- [Stated problem A]:
Write out the passage of the home buying and selling text that runs from "As my husband" down to "to be prepared.".

- [Document segment]:
As my husband and I prepare to purchase our next home, we find ourselves as buyers and sellers in the local real estate market. We have completed similar transactions on at least six homes and are not novices. With every new real estate project comes new expectations, ever changing considerations and always a few surprises. Both buyers and sellers need to be prepared.

With real estate there are two separate transactions — buying and selling. The following suggestions are based on our experiences with nearly a dozen buying and selling transactions. Use this as a quick review on how to present your home for sale and how to prepare yourself for the purchase of a new home. Sticking a sign in the yard, or simply walking through an open house seems easy, but completing a successful real estate transaction (on either side) is much more complicated.

  • Sellers. There are a lot of resources to help in the establishment of price. Pricing, if you are willing to be fair, is easy. The hard part of selling is the presentation of your home. Edit and repair are the two tasks to remember. Edit clutter and edit personal effects. The buyer is not interested in your obsession for dolls, toys, grandkids or overcrowded rooms of inherited furniture. Buyers need to be able to picture themselves in your home. Too many personal belongings are a turn off. Cluttered rooms look small. Repair anything you can repair, within reason. Buyers don’t want to spend money on the purchase of a home and then face a long list of to do items. Clean everything — door frames, under sinks, tile, windows and fireplaces. Limit fragrances as it suggests you are covering up an unpleasant odor. Do a review of what is in the kitchen and bathroom drawers and cabinets. (Yes, buyers look.) Refresh landscaping. Buyers really don’t want to do your weeding for you.
  • Buyers. Check expectations. No home is perfect — not even yours. Keep the kids, grandma and your best friend at home — are they really a part of the decision? You are more than likely looking at a home someone is currently living in. Be respectful of private spaces. Rifling through personal belongings is an absolute no-no. You should never request a showing on a home you either can’t purchase or have no intention of purchasing. Do not be a “Looky Lou.” It is hard work to pull together a house for a showing so be intentional in your requests. When pricing becomes part of the conversation, rely on local professionals. Do you really believe an online resource in California knows the nuances of a local property? Use these resources as a guide, but do not take them as a final authority. And, if you are not a professional in the real estate profession, you may not know or understand the valuation of a particular home.

- [Given entries]:
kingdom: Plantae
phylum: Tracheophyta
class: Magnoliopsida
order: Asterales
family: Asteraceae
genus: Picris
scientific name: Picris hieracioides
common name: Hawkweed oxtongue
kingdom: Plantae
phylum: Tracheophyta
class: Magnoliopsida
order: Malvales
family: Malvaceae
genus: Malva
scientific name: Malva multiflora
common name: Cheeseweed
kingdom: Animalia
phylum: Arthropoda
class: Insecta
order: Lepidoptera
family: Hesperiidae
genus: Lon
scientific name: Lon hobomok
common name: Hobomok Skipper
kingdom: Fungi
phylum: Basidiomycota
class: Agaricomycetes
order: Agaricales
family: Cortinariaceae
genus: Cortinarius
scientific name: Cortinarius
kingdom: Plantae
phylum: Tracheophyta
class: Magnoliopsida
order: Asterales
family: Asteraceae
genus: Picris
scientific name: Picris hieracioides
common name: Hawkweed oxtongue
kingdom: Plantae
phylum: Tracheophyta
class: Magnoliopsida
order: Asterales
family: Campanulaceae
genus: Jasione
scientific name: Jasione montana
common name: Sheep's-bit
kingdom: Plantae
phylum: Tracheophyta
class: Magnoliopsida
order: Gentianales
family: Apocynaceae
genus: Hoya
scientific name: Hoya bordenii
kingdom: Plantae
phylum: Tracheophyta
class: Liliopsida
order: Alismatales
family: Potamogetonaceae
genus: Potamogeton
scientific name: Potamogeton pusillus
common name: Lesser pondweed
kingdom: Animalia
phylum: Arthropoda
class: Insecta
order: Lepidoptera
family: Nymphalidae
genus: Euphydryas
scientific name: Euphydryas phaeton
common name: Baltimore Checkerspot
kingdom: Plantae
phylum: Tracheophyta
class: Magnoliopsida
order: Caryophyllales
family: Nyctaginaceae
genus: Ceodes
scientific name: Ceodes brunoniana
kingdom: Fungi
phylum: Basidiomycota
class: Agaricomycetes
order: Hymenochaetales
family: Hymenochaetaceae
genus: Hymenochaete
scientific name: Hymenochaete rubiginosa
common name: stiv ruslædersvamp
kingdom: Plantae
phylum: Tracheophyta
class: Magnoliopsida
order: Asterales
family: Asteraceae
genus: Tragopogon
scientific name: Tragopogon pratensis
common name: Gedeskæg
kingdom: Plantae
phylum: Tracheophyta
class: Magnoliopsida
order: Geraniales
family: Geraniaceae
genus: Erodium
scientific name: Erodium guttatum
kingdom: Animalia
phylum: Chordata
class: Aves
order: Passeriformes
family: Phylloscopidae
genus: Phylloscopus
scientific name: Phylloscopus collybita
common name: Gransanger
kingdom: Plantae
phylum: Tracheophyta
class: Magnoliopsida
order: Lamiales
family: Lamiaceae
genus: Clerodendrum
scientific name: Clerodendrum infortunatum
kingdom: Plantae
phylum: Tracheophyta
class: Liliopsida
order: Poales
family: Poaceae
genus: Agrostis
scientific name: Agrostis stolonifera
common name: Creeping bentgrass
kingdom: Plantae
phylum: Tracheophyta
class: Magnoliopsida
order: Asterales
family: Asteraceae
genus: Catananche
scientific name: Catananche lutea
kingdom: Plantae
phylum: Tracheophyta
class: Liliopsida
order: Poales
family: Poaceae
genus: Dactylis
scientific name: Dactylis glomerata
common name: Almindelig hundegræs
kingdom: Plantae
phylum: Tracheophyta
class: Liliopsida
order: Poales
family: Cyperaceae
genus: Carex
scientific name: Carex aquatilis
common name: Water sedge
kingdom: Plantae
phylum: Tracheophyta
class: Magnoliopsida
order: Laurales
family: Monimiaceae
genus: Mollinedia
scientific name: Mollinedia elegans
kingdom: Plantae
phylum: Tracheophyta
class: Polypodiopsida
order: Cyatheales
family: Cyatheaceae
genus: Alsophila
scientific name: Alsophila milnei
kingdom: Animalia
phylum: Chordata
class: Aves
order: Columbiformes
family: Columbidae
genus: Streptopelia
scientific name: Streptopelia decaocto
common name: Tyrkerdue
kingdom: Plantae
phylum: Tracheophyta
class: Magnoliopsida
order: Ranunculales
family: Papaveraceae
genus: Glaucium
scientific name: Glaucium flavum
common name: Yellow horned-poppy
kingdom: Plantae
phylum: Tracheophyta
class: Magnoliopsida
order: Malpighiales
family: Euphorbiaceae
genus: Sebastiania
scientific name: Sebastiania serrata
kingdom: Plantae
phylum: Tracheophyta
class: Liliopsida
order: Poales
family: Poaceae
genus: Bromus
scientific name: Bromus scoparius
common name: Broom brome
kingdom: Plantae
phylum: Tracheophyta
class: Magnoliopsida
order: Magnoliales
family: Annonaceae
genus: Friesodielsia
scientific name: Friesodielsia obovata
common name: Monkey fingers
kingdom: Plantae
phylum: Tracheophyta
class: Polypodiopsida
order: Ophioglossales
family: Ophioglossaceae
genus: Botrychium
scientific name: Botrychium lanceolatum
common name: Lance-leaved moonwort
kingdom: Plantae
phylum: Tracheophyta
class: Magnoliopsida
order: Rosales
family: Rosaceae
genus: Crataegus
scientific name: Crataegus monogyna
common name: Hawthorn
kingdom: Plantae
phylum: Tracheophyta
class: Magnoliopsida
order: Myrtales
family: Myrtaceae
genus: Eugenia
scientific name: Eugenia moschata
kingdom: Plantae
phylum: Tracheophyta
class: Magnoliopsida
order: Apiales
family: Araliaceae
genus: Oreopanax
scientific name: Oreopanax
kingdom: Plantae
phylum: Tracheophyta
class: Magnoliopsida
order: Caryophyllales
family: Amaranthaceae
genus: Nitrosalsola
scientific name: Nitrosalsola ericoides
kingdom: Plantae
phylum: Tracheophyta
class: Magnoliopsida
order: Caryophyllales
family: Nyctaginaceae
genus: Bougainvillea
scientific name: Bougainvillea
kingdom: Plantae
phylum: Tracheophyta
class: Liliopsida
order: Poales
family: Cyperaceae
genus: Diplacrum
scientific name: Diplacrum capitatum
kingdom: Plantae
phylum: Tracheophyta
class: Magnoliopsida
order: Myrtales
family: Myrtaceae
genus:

- [Stated problem B]:
Put the records from the line containing "order: Apiales" down through the end of the records into a numbered list, leaving out blank lines.

- [Task answer A]:
As my husband and I prepare to purchase our next home, we find ourselves as buyers and sellers in the local real estate market. We have completed similar transactions on at least six homes and are not novices. With every new real estate project comes new expectations, ever changing considerations and always a few surprises. Both buyers and sellers need to be prepared.

- [Task answer B]:
1. order: Apiales
2. family: Araliaceae
3. genus: Oreopanax
4. scientific name: Oreopanax
5. kingdom: Plantae
6. phylum: Tracheophyta
7. class: Magnoliopsida
8. order: Caryophyllales
9. family: Amaranthaceae
10. genus: Nitrosalsola
11. scientific name: Nitrosalsola ericoides
12. kingdom: Plantae
13. phylum: Tracheophyta
14. class: Magnoliopsida
15. order: Caryophyllales
16. family: Nyctaginaceae
17. genus: Bougainvillea
18. scientific name: Bougainvillea
19. kingdom: Plantae
20. phylum: Tracheophyta
21. class: Liliopsida
22. order: Poales
23. family: Cyperaceae
24. genus: Diplacrum
25. scientific name: Diplacrum capitatum
26. kingdom: Plantae
27. phylum: Tracheophyta
28. class: Magnoliopsida
29. order: Myrtales
30. family: Myrtaceae
31. genus:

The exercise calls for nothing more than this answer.